WeWork’s recently filed plans for an initial public offering—one that values the company at nearly $47 billion—has all eyes on coworking; but the spotlight on the shared space office sector has been on—and getting brighter—for years.
“There’s so much interest around the industry overall, and how flexible working can integrate in traditional real estate,” said Michael Berretta, vice president of network development at IWG, the parent company of shared space operator Regus, Orange County’s second-largest coworking landlord by square footage.
The company has been in the Orange County market long before WeWork existed, introducing executive suites in the ’90s.
It’s seen its fair share of changes over the years; the most recent of which prompted IWG to boost the presence of its Spaces offshoot over its original product.
The company closed a few of its local Regus offices in the past year, dropping its square footage by 15% to 219,227. This was offset by a surge in Spaces locations, Regus’ more stylish, amenitized sister company.
Spaces now has 168,264 square feet in operation locally, up 64% year-over-year. It’s No. 4 among OC coworking landlords, by square footage.
“Because of the length of time we’ve been in the market, we have recently been reevaluating our leases that are up,” choosing to either renovate or leave, Berretta said.

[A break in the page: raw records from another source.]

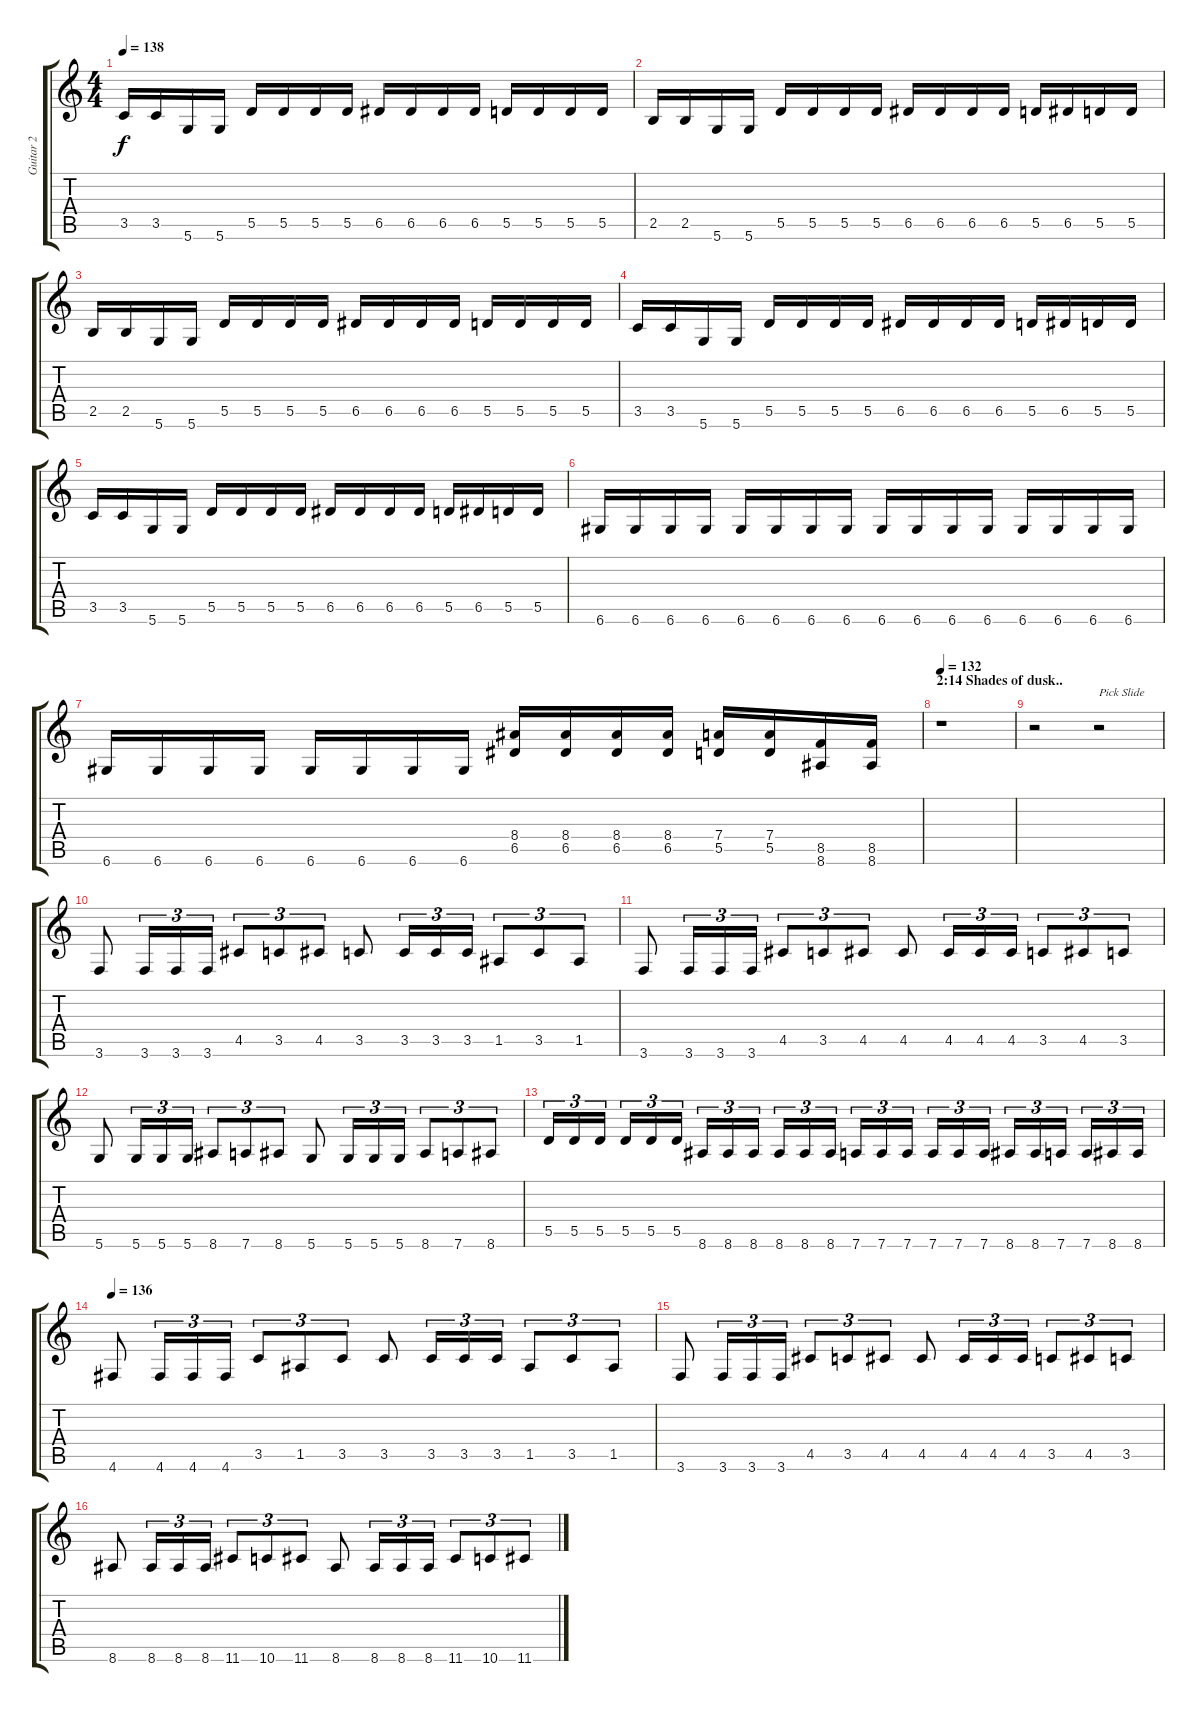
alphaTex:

\track ("Guitar 2" "Guitar 2") {instrument distortionguitar}
\staff {score tabs}
\tuning (E4 B3 G3 D3 A2 D2) {hide}
\ts (4 4)
\tempo 138
\clef g2
\ks c
3.5.16{dy f} 3.5.16 5.6.16 5.6.16 5.5.16 5.5.16 5.5.16 5.5.16 6.5.16 6.5.16 6.5.16 6.5.16 5.5.16 5.5.16 5.5.16 5.5.16 |
2.5.16 2.5.16 5.6.16 5.6.16 5.5.16 5.5.16 5.5.16 5.5.16 6.5.16 6.5.16 6.5.16 6.5.16 5.5.16 6.5.16 5.5.16 5.5.16 |
2.5.16 2.5.16 5.6.16 5.6.16 5.5.16 5.5.16 5.5.16 5.5.16 6.5.16 6.5.16 6.5.16 6.5.16 5.5.16 5.5.16 5.5.16 5.5.16 |
3.5.16 3.5.16 5.6.16 5.6.16 5.5.16 5.5.16 5.5.16 5.5.16 6.5.16 6.5.16 6.5.16 6.5.16 5.5.16 6.5.16 5.5.16 5.5.16 |
3.5.16 3.5.16 5.6.16 5.6.16 5.5.16 5.5.16 5.5.16 5.5.16 6.5.16 6.5.16 6.5.16 6.5.16 5.5.16 6.5.16 5.5.16 5.5.16 |
6.6.16 6.6.16 6.6.16 6.6.16 6.6.16 6.6.16 6.6.16 6.6.16 6.6.16 6.6.16 6.6.16 6.6.16 6.6.16 6.6.16 6.6.16 6.6.16 |
6.6.16 6.6.16 6.6.16 6.6.16 6.6.16 6.6.16 6.6.16 6.6.16 (8.4 6.5).16 (8.4 6.5).16 (8.4 6.5).16 (8.4 6.5).16 (7.4 5.5).16 (7.4 5.5).16 (8.5 8.6).16 (8.5 8.6).16 |
\section ("" "2:14 Shades of dusk..")
\tempo 132
r.1 |
r.2 r.2{txt "Pick Slide"} |
3.6.8 3.6.16{tu (3 2)} 3.6.16{tu (3 2)} 3.6.16{tu (3 2)} 4.5.8{tu (3 2)} 3.5.8{tu (3 2)} 4.5.8{tu (3 2)} 3.5.8 3.5.16{tu (3 2)} 3.5.16{tu (3 2)} 3.5.16{tu (3 2)} 1.5.8{tu (3 2)} 3.5.8{tu (3 2)} 1.5.8{tu (3 2)} |
3.6.8 3.6.16{tu (3 2)} 3.6.16{tu (3 2)} 3.6.16{tu (3 2)} 4.5.8{tu (3 2)} 3.5.8{tu (3 2)} 4.5.8{tu (3 2)} 4.5.8 4.5.16{tu (3 2)} 4.5.16{tu (3 2)} 4.5.16{tu (3 2)} 3.5.8{tu (3 2)} 4.5.8{tu (3 2)} 3.5.8{tu (3 2)} |
5.6.8 5.6.16{tu (3 2)} 5.6.16{tu (3 2)} 5.6.16{tu (3 2)} 8.6.8{tu (3 2)} 7.6.8{tu (3 2)} 8.6.8{tu (3 2)} 5.6.8 5.6.16{tu (3 2)} 5.6.16{tu (3 2)} 5.6.16{tu (3 2)} 8.6.8{tu (3 2)} 7.6.8{tu (3 2)} 8.6.8{tu (3 2)} |
5.5.16{tu (3 2)} 5.5.16{tu (3 2)} 5.5.16{tu (3 2)} 5.5.16{tu (3 2)} 5.5.16{tu (3 2)} 5.5.16{tu (3 2)} 8.6.16{tu (3 2)} 8.6.16{tu (3 2)} 8.6.16{tu (3 2)} 8.6.16{tu (3 2)} 8.6.16{tu (3 2)} 8.6.16{tu (3 2)} 7.6.16{tu (3 2)} 7.6.16{tu (3 2)} 7.6.16{tu (3 2)} 7.6.16{tu (3 2)} 7.6.16{tu (3 2)} 7.6.16{tu (3 2)} 8.6.16{tu (3 2)} 8.6.16{tu (3 2)} 7.6.16{tu (3 2)} 7.6.16{tu (3 2)} 8.6.16{tu (3 2)} 8.6.16{tu (3 2)} |
\tempo 136
4.6.8 4.6.16{tu (3 2)} 4.6.16{tu (3 2)} 4.6.16{tu (3 2)} 3.5.8{tu (3 2)} 1.5.8{tu (3 2)} 3.5.8{tu (3 2)} 3.5.8 3.5.16{tu (3 2)} 3.5.16{tu (3 2)} 3.5.16{tu (3 2)} 1.5.8{tu (3 2)} 3.5.8{tu (3 2)} 1.5.8{tu (3 2)} |
3.6.8 3.6.16{tu (3 2)} 3.6.16{tu (3 2)} 3.6.16{tu (3 2)} 4.5.8{tu (3 2)} 3.5.8{tu (3 2)} 4.5.8{tu (3 2)} 4.5.8 4.5.16{tu (3 2)} 4.5.16{tu (3 2)} 4.5.16{tu (3 2)} 3.5.8{tu (3 2)} 4.5.8{tu (3 2)} 3.5.8{tu (3 2)} |
8.6.8 8.6.16{tu (3 2)} 8.6.16{tu (3 2)} 8.6.16{tu (3 2)} 11.6.8{tu (3 2)} 10.6.8{tu (3 2)} 11.6.8{tu (3 2)} 8.6.8 8.6.16{tu (3 2)} 8.6.16{tu (3 2)} 8.6.16{tu (3 2)} 11.6.8{tu (3 2)} 10.6.8{tu (3 2)} 11.6.8{tu (3 2)}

The company expects to close additional Regus locations to focus on the new Spaces product, which has nearly 200 locations companywide.
“We will continue to grow the brand throughout Orange County,” said Berretta, noting that the company’s expansion will follow residential and economic growth, focusing on the cities seeing new development and investment.
Demand Up
Only one other coworking company on this week’s Business Journal list—Washington, D.C.-based Carr Workplaces—decreased its local office count year-over-year, while there were five new market additions leading to a 16% jump in coworking space to 1.5 million square feet.
Irvine-based Premier Workspaces, previously known as Premier Business Centers, has long been the area’s top coworking provider, with about 471,000 square feet in operation locally (see item page 42).
There’s been no drop in demand, according to Vice President Michael Pollack.
“More and more landlords want to offer a flexible solution,” and are tapping coworking firms not just for managing a shared space location, but also as consultants on how landlords can “program and manage on its own.”
Premier’s top spot is reflected on this year’s ranking of the county’s largest shared space operators, but a certain New York-based competitor overtakes Premier when factoring in recently inked deals that have yet to begin.
WeWork, up one spot to No. 3 with 212,785 square feet in operation—up 152% from last year—has inked deals for an additional 289,000 square feet this year. It will bring its total to about 500,000 square feet once all announced locations open for business.
The company’s deal to occupy an entire 116,000-square-foot building at the Irvine Co.’s just completed Spectrum Terrace office campus is the largest shared space lease made in Orange County to date, and one of the largest on record in the U.S. outside of New York City.
More deals are sure to be made. WeWork recently reported through its IPO filing that the airport area, namely Irvine and Costa Mesa, is a priority for expansion going forward.
Track Record
Mark Dixon, chief executive of Switzerland-based IWG, has previously said that Spaces will be about the same size as WeWork by the end of the year.
What’s more: he said the company is profitable.
Berretta, who’s been with the company since 2000, noted that IWG has proved its sustainability, having “lived through several different market cycles.”
“The business has a natural resiliency during economic downturns as we are suited to provide flexible leases for businesses looking to be cost efficient,” said Berretta. “Coworking is an asset in a shifting economy.”
Scott Wetzel, a senior vice president in the Irvine office of JLL, echoed this, saying potential risks to the market will be mitigated “by the counter cyclical nature of coworking, as I believe many businesses will turn to short-term, flexible office space solutions as they attempt to navigate rough waters during an economic correction.”
Still, he thinks landlords will be left holding the bag “if/when certain coworking operators attempt to restructure or reject their lease obligation in a downturn.”
“In fact, I think boutique coworking operators will prove better long-term partners for landlords because they don’t have the market saturation to throw the keys back to the landlord,” Wetzel said.